- Your goal -
In the data below, retype exactly the line that contains "For each minibatch, compute" and every line after it, through the last.

- Material provided -
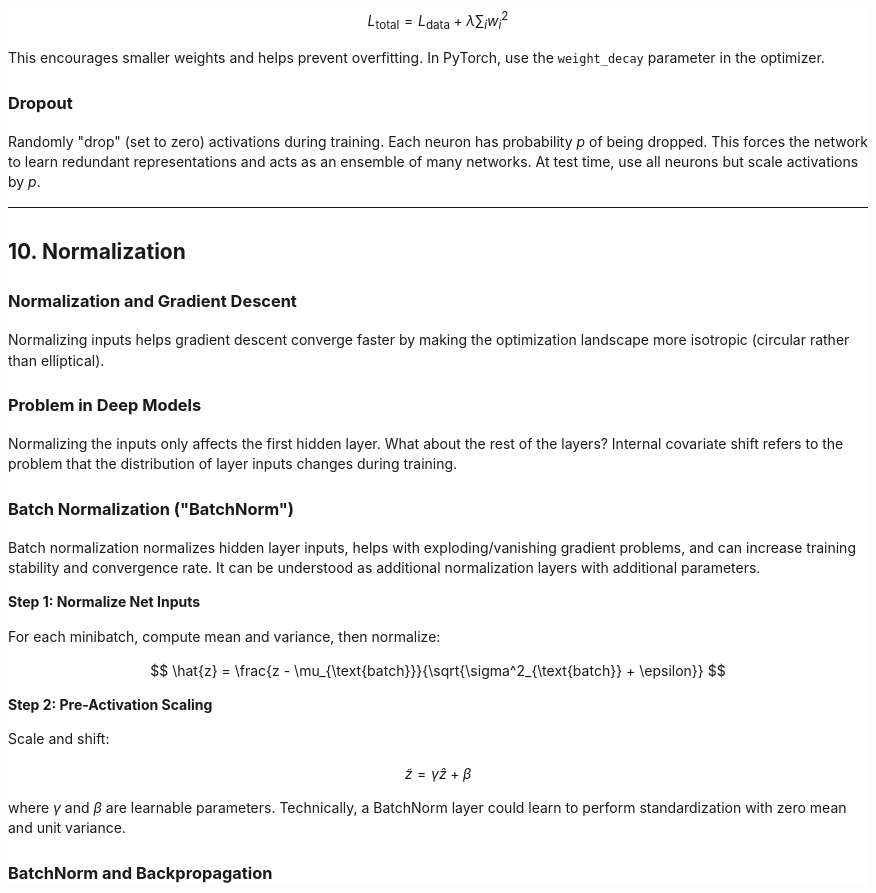 $$
L_{\text{total}} = L_{\text{data}} + \lambda \sum_i w_i^2
$$

This encourages smaller weights and helps prevent overfitting. In PyTorch, use the `weight_decay` parameter in the optimizer.

### Dropout

Randomly "drop" (set to zero) activations during training. Each neuron has probability $p$ of being dropped. This forces the network to learn redundant representations and acts as an ensemble of many networks. At test time, use all neurons but scale activations by $p$.

---

## 10. Normalization

### Normalization and Gradient Descent

Normalizing inputs helps gradient descent converge faster by making the optimization landscape more isotropic (circular rather than elliptical).

### Problem in Deep Models

Normalizing the inputs only affects the first hidden layer. What about the rest of the layers? Internal covariate shift refers to the problem that the distribution of layer inputs changes during training.

### Batch Normalization ("BatchNorm")

Batch normalization normalizes hidden layer inputs, helps with exploding/vanishing gradient problems, and can increase training stability and convergence rate. It can be understood as additional normalization layers with additional parameters.

**Step 1: Normalize Net Inputs**

For each minibatch, compute mean and variance, then normalize:

$$
\hat{z} = \frac{z - \mu_{\text{batch}}}{\sqrt{\sigma^2_{\text{batch}} + \epsilon}}
$$

**Step 2: Pre-Activation Scaling**

Scale and shift:

$$
\tilde{z} = \gamma \hat{z} + \beta
$$

where $\gamma$ and $\beta$ are learnable parameters. Technically, a BatchNorm layer could learn to perform standardization with zero mean and unit variance.

### BatchNorm and Backpropagation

- Your solution -
For each minibatch, compute mean and variance, then normalize:

$$
\hat{z} = \frac{z - \mu_{\text{batch}}}{\sqrt{\sigma^2_{\text{batch}} + \epsilon}}
$$

**Step 2: Pre-Activation Scaling**

Scale and shift:

$$
\tilde{z} = \gamma \hat{z} + \beta
$$

where $\gamma$ and $\beta$ are learnable parameters. Technically, a BatchNorm layer could learn to perform standardization with zero mean and unit variance.

### BatchNorm and Backpropagation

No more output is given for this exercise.